There is another possible inherent conflict of interest. I believe that it is our job to build up pediatric rheumatology in the next 50 years to the point that adult rheumatologists do not have to see any children with rheumatic disease at all-that in every country there will be sufficient pediatric rheumatologists. Could you imagine suggesting that children with congenital heart disease or brain tumors can be adequately cared for by adult cardiologists or neurosurgeons in the future? I doubt very seriously that the leadership of adult rheumatology and the average rheumatologist have these goals in their agenda or even would agree to them. So, we can obtain help from the adult rheumatologists and their organizations, but there are limits to that help.

Similarly, we can work within pediatric organizations to advance our field and help our patients. After years of volunteering for the Academy of Pediatrics in the US, it is obvious to me that other pediatric subspecialty groups have experienced problems very similar to our problems and their responses may instruct us on how to adapt. These organizations give us access to pediatric generalists and opportunities to teach physicians who are primary referral source. Who really needs to see the children with mild joint pains and an ANA positive at a titer of 1:40?  Conversely, should primary pediatricians care for some pauciarticular arthritis patients alone, without consultation to a pediatric rheumatologist. These pediatric organizations provide us with opportunities to gradually to improve and develop appropriate referral patterns.  These organizations also provide chances to link up with other medical and surgical subspecialists.
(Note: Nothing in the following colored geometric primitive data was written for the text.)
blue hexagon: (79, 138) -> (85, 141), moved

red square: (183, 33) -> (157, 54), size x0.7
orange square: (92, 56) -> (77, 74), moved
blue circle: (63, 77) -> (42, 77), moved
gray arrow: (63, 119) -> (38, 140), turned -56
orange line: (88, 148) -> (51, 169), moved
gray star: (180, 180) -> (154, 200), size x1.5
International pediatric organizations may help us develop our subspecialty around the world. Pediatric research organizations may allow us to interact more with subspecialists and researchers who are not part of the rheumatology universe. Working in these pediatric research groups may allow us to appear more on the radar of pediatric departmental chairmen who often may seem to undervalue pediatric rheumatology and not provide us with sufficient help and resources.

Therefore, I believe that it is just as important for us to join and participate in pediatric organizations as rheumatology organizations. We need to join and work hard in PRES, AAP, PRINTO, Canadian Pediatric Rheumatology Society (CPRS), SPR, and international pediatric societies just as much as we join and work in the ACR, EULAR, PANLAR, and APLAR. We should build up pediatric organizations for pediatric rheumatology everywhere, particularly for research grants, basic research and clinical trial collaborative groups, center funding, and philanthropy. We need to limit bias and elitism as well, recognizing all the organizations and the work in each organization as equal and praiseworthy. We should join both adult and pediatric focused organizations and support them financially. We need all the help we get from both universes. Each can give us something we can not get from the other.

So I would suggest to you that we have our work cut out for us in developing pediatric rheumatology in the 21st century. I would urge us to embrace Wright’s non-zero-sumness collaboration and cooperation strategies and limit zero-sum competition as best we can. We need to work hard within both adult and pediatric organizations, national and organizational. In my opinion, this approach offers to us our best chance of developing pediatric rheumatology, sooner rather than later, and helping the millions of children with rheumatic disease in our own and other countries and regions who still suffer from significant illness without pediatric rheumatology expertise.